Being ahead of the pack also mean making sure the pack isn’t following unfairly in your hoof steps. “We actually have a lot of competitors selling similar kinds of mixers, about 60 in Europe and about 50 here in North America. Imitation may be the sincerest form of flattery, but we have defended our patents from infringement and will continue to do so, as these are what make our products unique in the marketplace,” Philippi says.

He adds, “Our mixers range in size anywhere from 300 cubic feet to 1250 cubic feet.

Some of our competitors offer machines with capacities in the 1700 to 1800 cubic feet range, but our focus is more on quality than just volume.”

This is why JAY-LOR is the market leader – what John Deere is to agricultural equipment, JAY-LOR is to bovine mixers – not only because of its patented technologies, but also its longstanding reputation for quality and service. For example, dealers are required to maintain stock inventories. “The reason for that is if a dairy farmer’s mixer goes down for an extended time, it directly affects production, which, bottom-line, affects profitability. So if someone has a problem, we want to be sure it isn’t going to be a problem for long,” Philippi says.

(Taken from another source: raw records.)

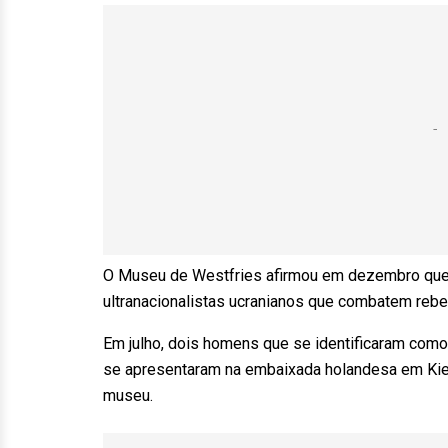
O Museu de Westfries afirmou em dezembro que 
ultranacionalistas ucranianos que combatem rebe
Em julho, dois homens que se identificaram com
se apresentaram na embaixada holandesa em Kie
museu.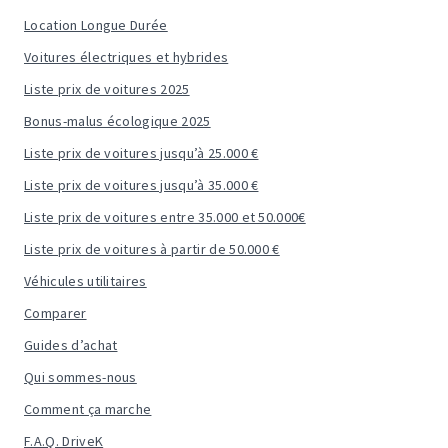
Location Longue Durée
Voitures électriques et hybrides
Liste prix de voitures 2025
Bonus-malus écologique 2025
Liste prix de voitures jusqu’à 25.000 €
Liste prix de voitures jusqu’à 35.000 €
Liste prix de voitures entre 35.000 et 50.000€
Liste prix de voitures à partir de 50.000 €
Véhicules utilitaires
Comparer
Guides d’achat
Qui sommes-nous
Comment ça marche
F.A.Q. DriveK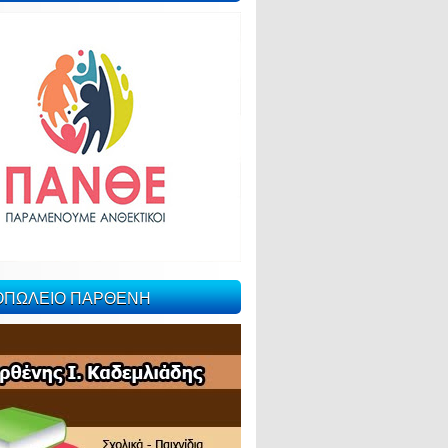
ΙΟΠΩΛΕΙΟ ΠΑΡΘΕΝΗ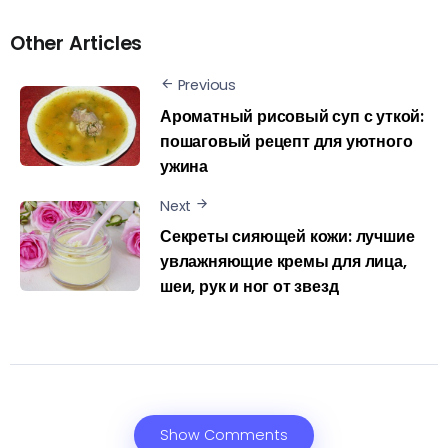
Other Articles
Previous
Ароматный рисовый суп с уткой:
пошаговый рецепт для уютного
ужина
Next
Секреты сияющей кожи: лучшие
увлажняющие кремы для лица,
шеи, рук и ног от звезд
Show Comments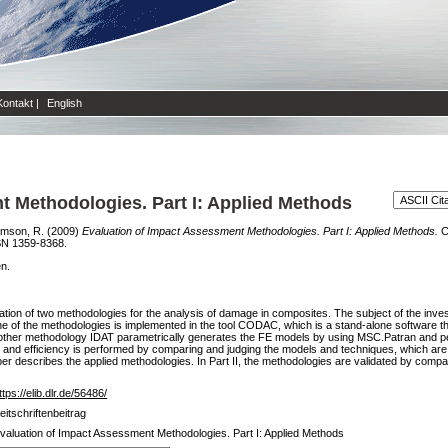
Kontakt
|
English
t Methodologies. Part I: Applied Methods
mson, R.
(2009)
Evaluation of Impact Assessment Methodologies. Part I: Applied Methods.
Co
SN 1359-8368.
en.
uation of two methodologies for the analysis of damage in composites. The subject of the invest
 of the methodologies is implemented in the tool CODAC, which is a stand-alone software tha
e other methodology IDAT parametrically generates the FE models by using MSC.Patran and p
d efficiency is performed by comparing and judging the models and techniques, which are app
paper describes the applied methodologies. In Part II, the methodologies are validated by comp
ttps://elib.dlr.de/56486/
eitschriftenbeitrag
valuation of Impact Assessment Methodologies. Part I: Applied Methods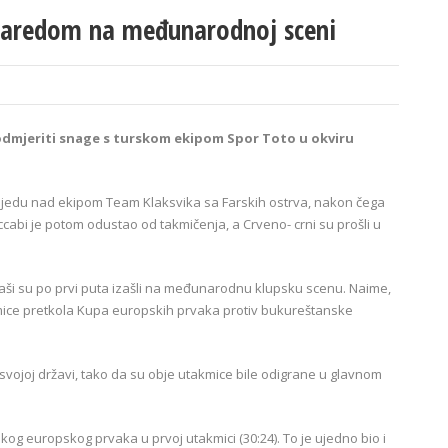
 zaredom na međunarodnoj sceni
odmjeriti snage s turskom ekipom Spor Toto u okviru
bjedu nad ekipom Team Klaksvika sa Farskih ostrva, nakon čega
ccabi je potom odustao od takmičenja, a Crveno- crni su prošli u
etaši su po prvi puta izašli na međunarodnu klupsku scenu. Naime,
kmice pretkola Kupa europskih prvaka protiv bukureštanske
svojoj državi, tako da su obje utakmice bile odigrane u glavnom
kog europskog prvaka u prvoj utakmici (30:24). To je ujedno bio i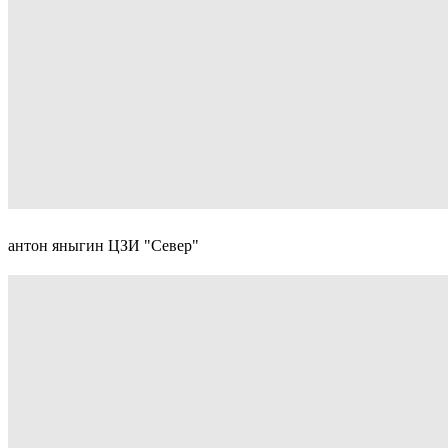
антон яныгин ЦЗИ "Север"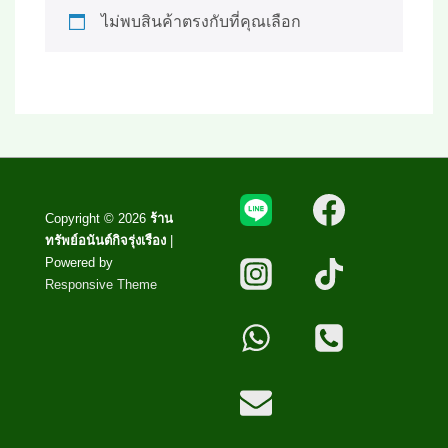
ไม่พบสินค้าตรงกับที่คุณเลือก
Copyright © 2026
ร้าน
ทรัพย์อนันต์กิจรุ่งเรือง
|
Powered by
Responsive Theme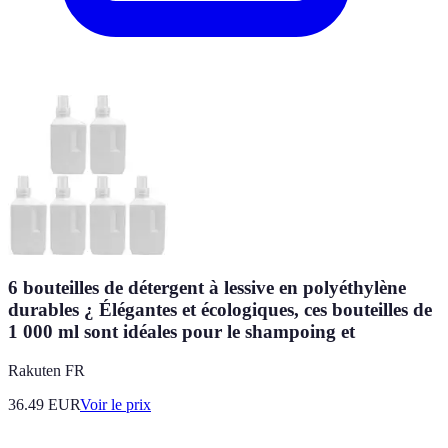
6 bouteilles de détergent à lessive en polyéthylène
durables ¿ Élégantes et écologiques, ces bouteilles de
1 000 ml sont idéales pour le shampoing et
Rakuten FR
36.49
EUR
Voir le prix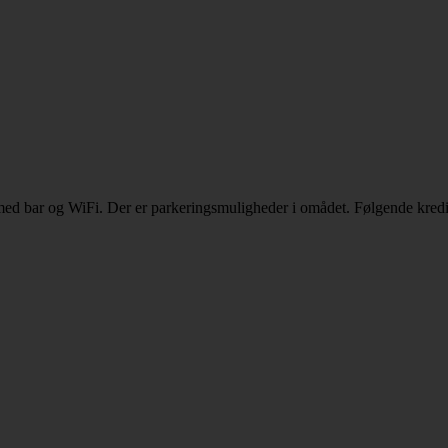
 med bar og WiFi. Der er parkeringsmuligheder i omådet. Følgende kredi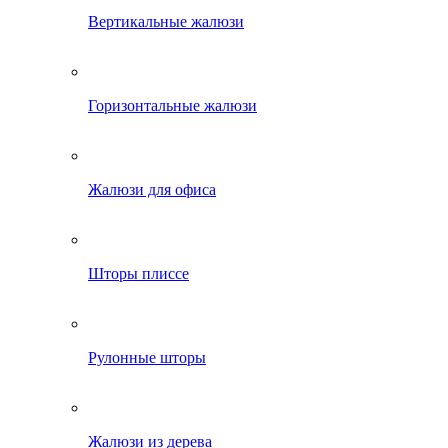
Вертикальные жалюзи
Горизонтальные жалюзи
Жалюзи для офиса
Шторы плиссе
Рулонные шторы
Жалюзи из дерева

JAY-LOR also favors feeders with one or two vertical augurs as opposed to three or four horizontal augurs. According to the company, vertical mixers provide about a 10 percent increase in the maximum mixing capacity. They also allow for unlimited amounts of roughage, where horizontal mixers have trouble with bigger commodities such as large round bales. Vertical mixers also have a longer life expectancy and since they don’t have any huge sprockets and chains to replace, the maintenance is drastically less. Philippi adds that actual longevity depends on usage; “A machine that does only two mixes a day is going to last longer than one that does 22 mixes a day.”

JAY-LOR manufactures to order in a 35,000-square-feet facility. “We outsource certain parts, such as the gearbox, but the mixer is built in-house,” Philippi says. “Right now is an incredible time for farm equipment, in general. Our lead-time is currently running at about a couple of months from time-of-order to delivery. We’re definitely now in the midst of evaluating what our production needs might be to accommodate future demand, as well as looking to expand our dealer network.”

In other words, JAY-LOR is looking to milk the market for what appears to be a considerable worth and make it even more worthwhile for milk producers.